Leonotis leonurus, also known as Lion's Tail or Wild Dagga Is a member of the mint family of plants. It is grown as an annual and can grow as tall as fifteen feet in one season. The leaves resemble a mint plant and the entire plant has quite a lovely smell to it. The stems are wood like and thick and the smaller branches coming off the main stalk are almost a square shape. The flower heads are covered in prickly spikes while the petals are brilliant orange and are resemble a lion’s mane.

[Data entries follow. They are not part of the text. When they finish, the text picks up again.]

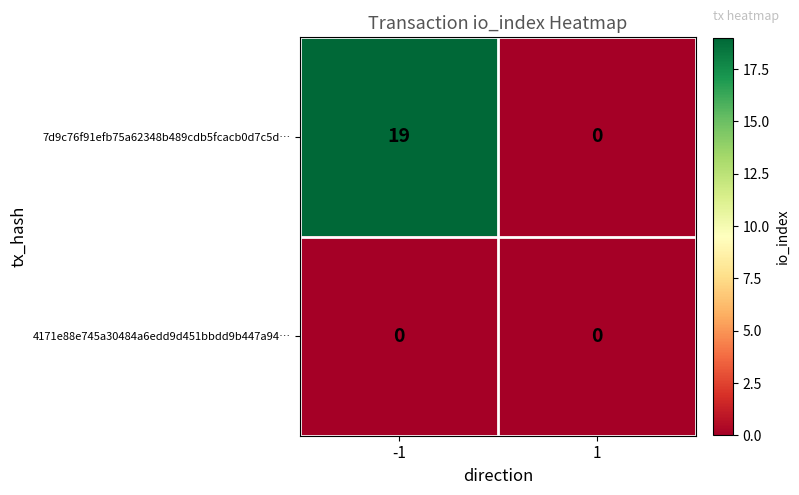

Which series has the largest total across all categories?

7d9c76f91efb75a62348b489cdb5fcacb0d7c5d…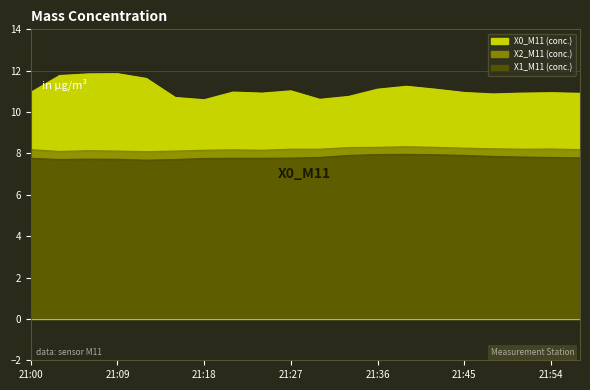

True or false: X1_M11 and X2_M11 intersect in this chart.

False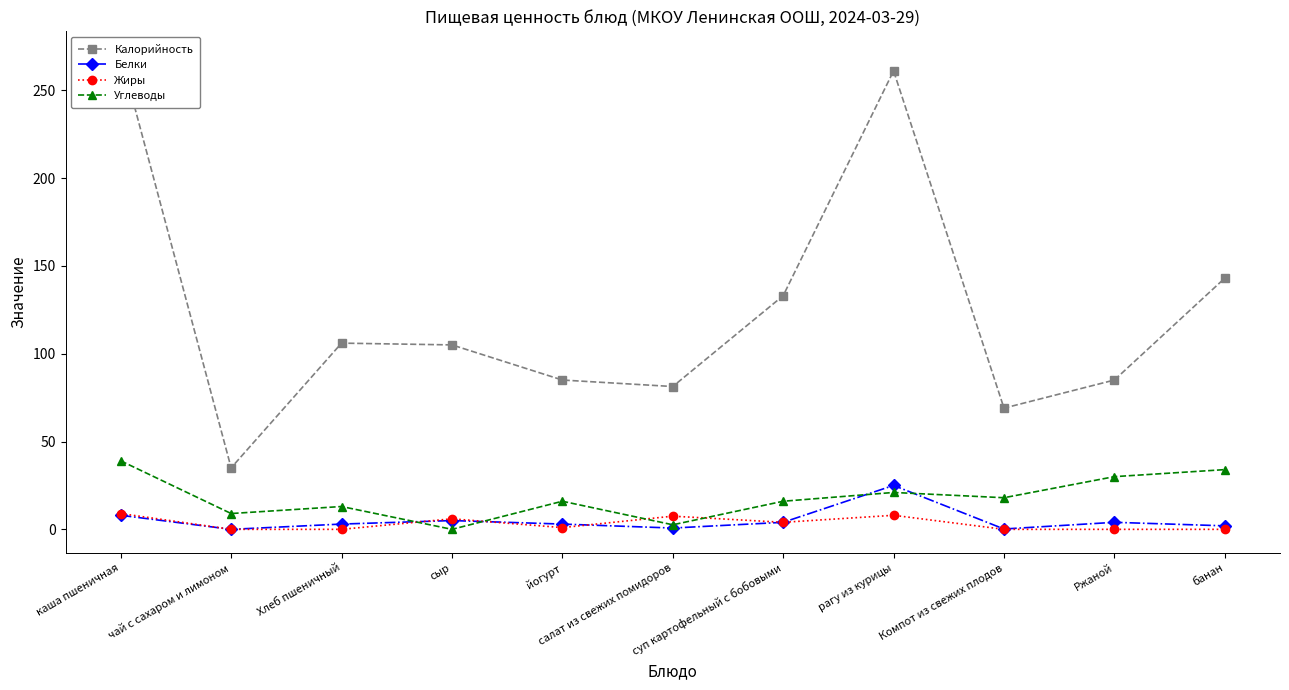

Which category has the lowest value in the Калорийность series?

чай с сахаром и лимоном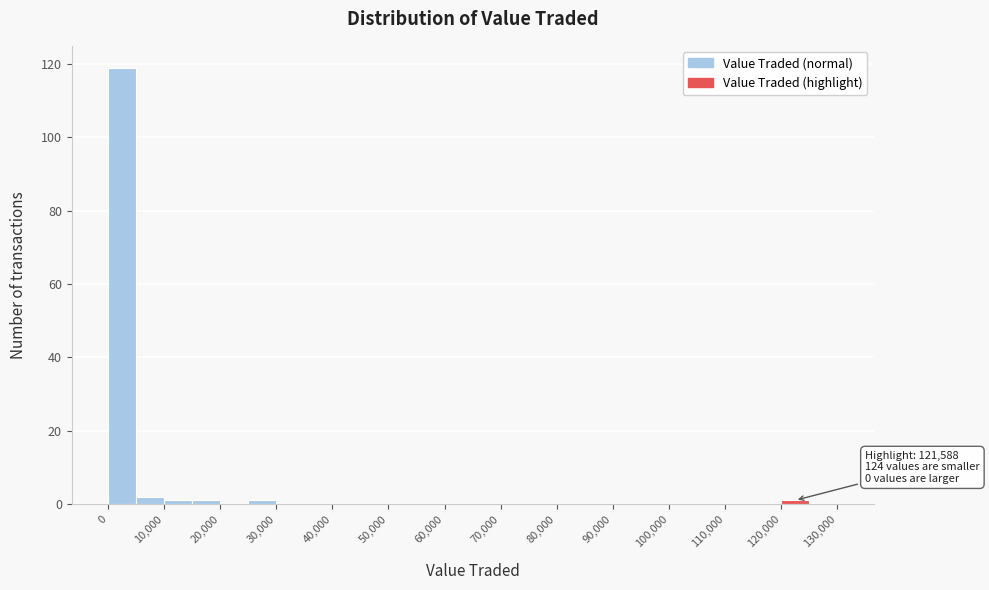

Over which range of the x-axis is the bar tallest?

0 to 5000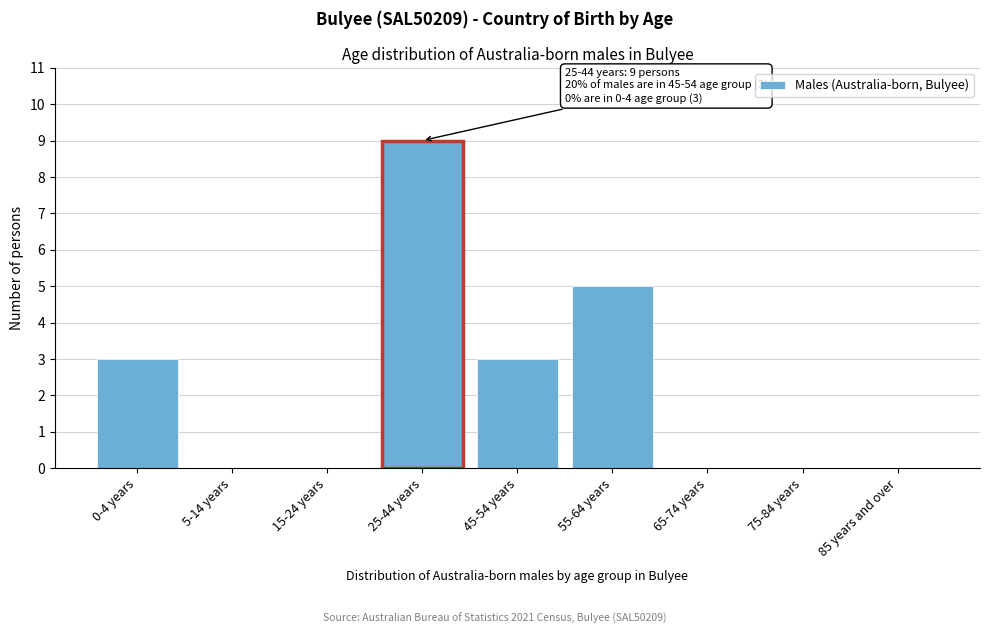

Reading left to right, what are all the values shown in this chart?

0-4 years=3	5-14 years=0	15-24 years=0	25-44 years=9	45-54 years=3	55-64 years=5	65-74 years=0	75-84 years=0	85 years and over=0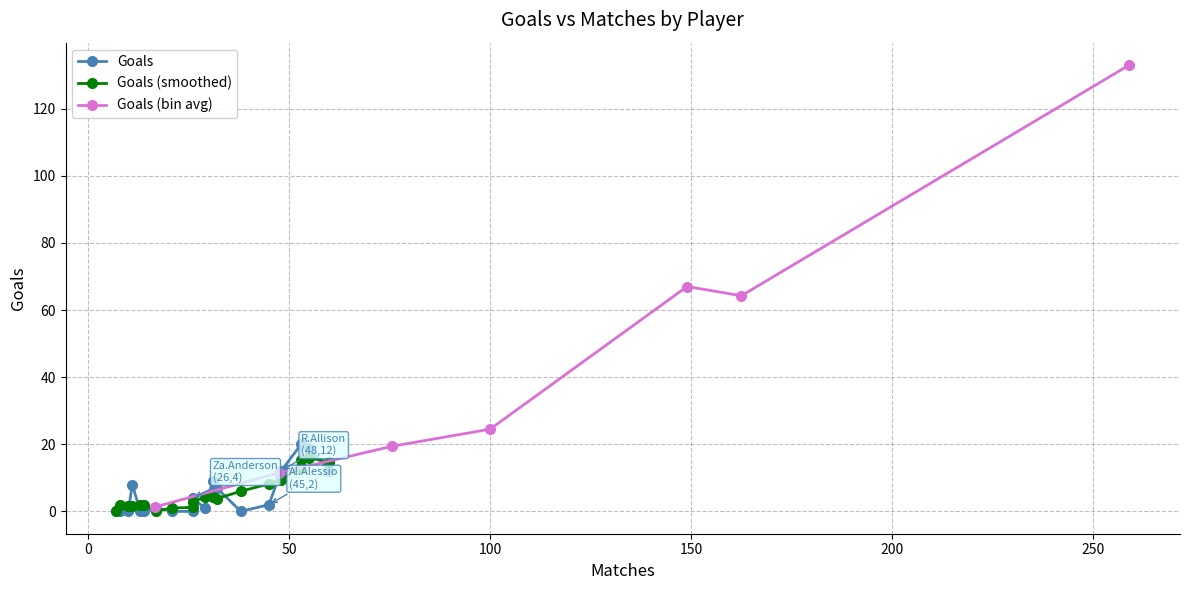

True or false: Goals (bin avg) has more than 2 points higher than both neighbors.

False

All parts of wild dagga can be used medicinally. Extracts and tinctures can be used for relieving coughs, colds and flu symptoms, fever reduction, bronchitis, tuberculosis, hepatitis, jaundice, regulating the menstrual cycle, headaches, and for lowering blood pressure. The leaf and root of the plant can be dried and made into a decoction and applied externally to treat a variety of disorders. This remedy is often used in the treatment of eczema, itching skin, insect bites and stings, rashes, hemorrhoids, and boils. It is also used for treating muscle and joint pain associated with arthritis. In many countries it is also used as a snake bite remedy both internally and externally.When the stems and stalks are added to a bath, they alleviate itching and muscular cramps.

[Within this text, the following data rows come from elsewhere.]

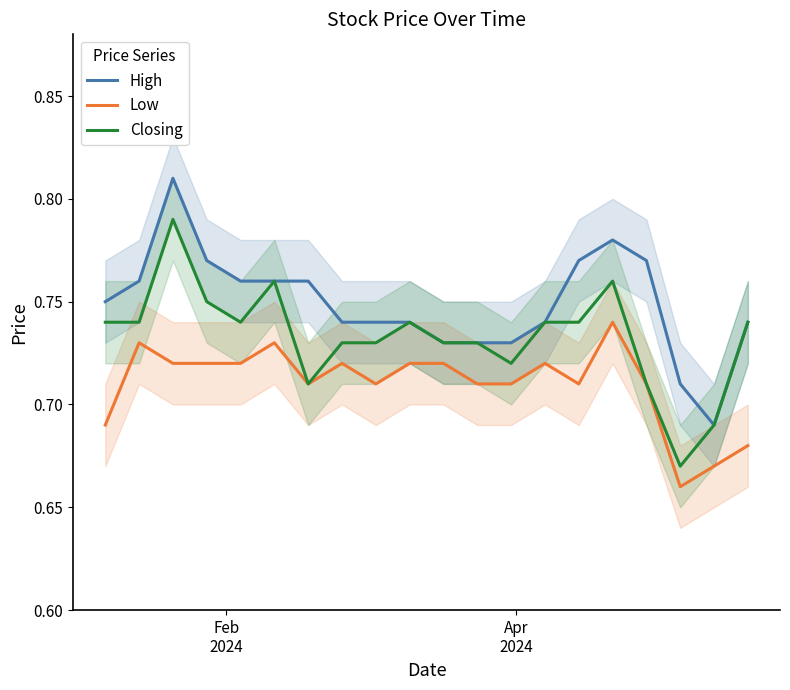

Which series has the widest spread of values?

High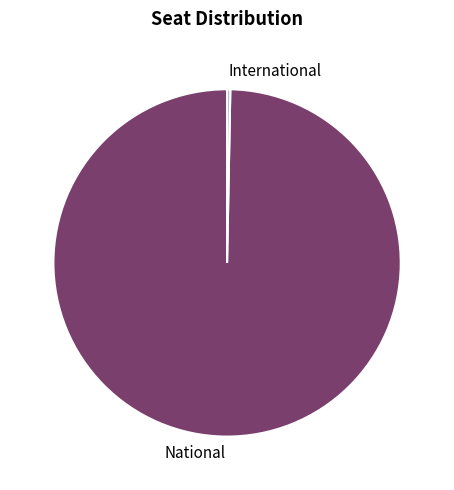

Which has a higher value, National or International?

National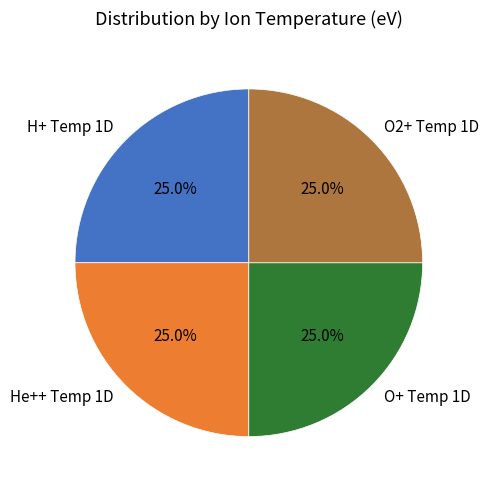

What is the ratio of the value at O+ Temp 1D to the value at H+ Temp 1D?

1.0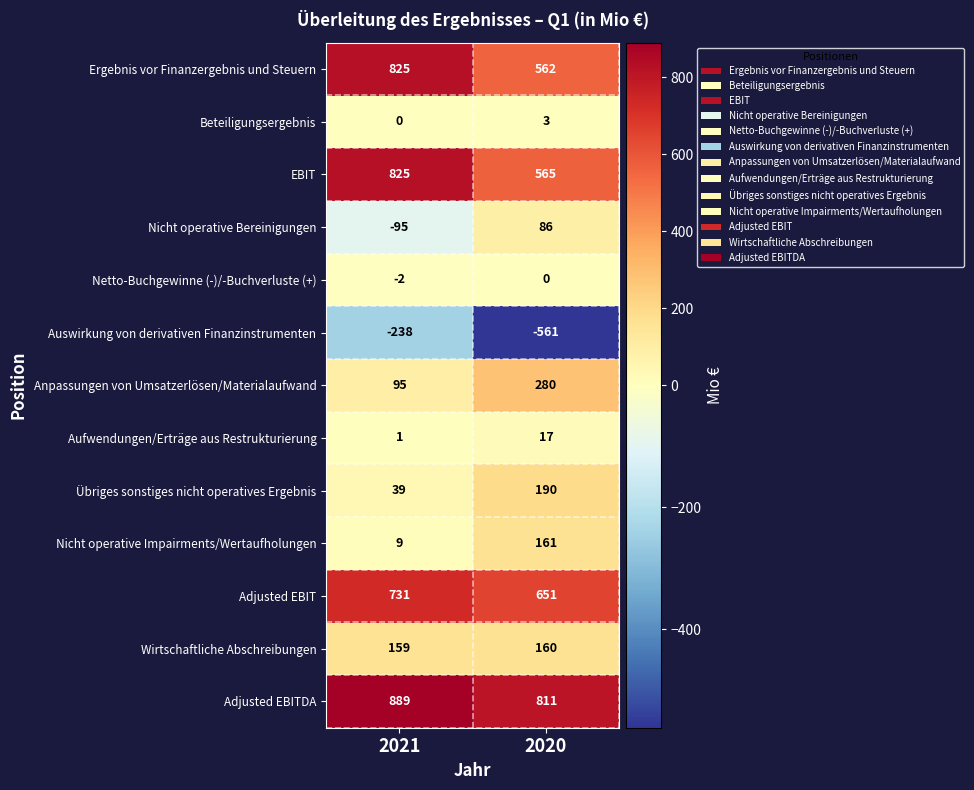

What is the difference between the highest and lowest values at 2021?

1127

In African countries, wild dagga leaves are commonly made into a medicinal tea, which is favored for the hypnotic focus it gives . The petals of the flowers can also be dried and smoked supposedly for a mild opium type effect and the leaves are commonly smoked as a tobacco substitute. Believe me it tastes terrible, if it was all I had to smoke, I would in a hurry become a non smoker. The flower petals are supposed to be the most potent part for smoking but from my own experience, the “buzz” from it only lasts a few minutes and it tends to upset the stomach so it kind of off sets any euphoric effects it may have. I thus far have not tried to make a tea to drink, as it is said to have a purgative effect and I just do not feel like testing it out to see for myself. I personally prefer to use it as a decoction or poultice for skin ailments than trying to actually ingest the stuff. I have not been sick in so long that I can't say how well a tincture works either, but I have it sitting in a cupboard just in case.
While there are no known side effects from using wild dagga it should be avoided while pregnant or nursing. Just like every other plant or weed used medicinally, use caution until you know you are not going to react to it. This plant is perfectly legal to grow in all 50 states so there are no worries about the legalities of growing it, although, to purchase from anywhere one must be 18.
I wonder how well it would work in a potpourri or a air freshener type bag?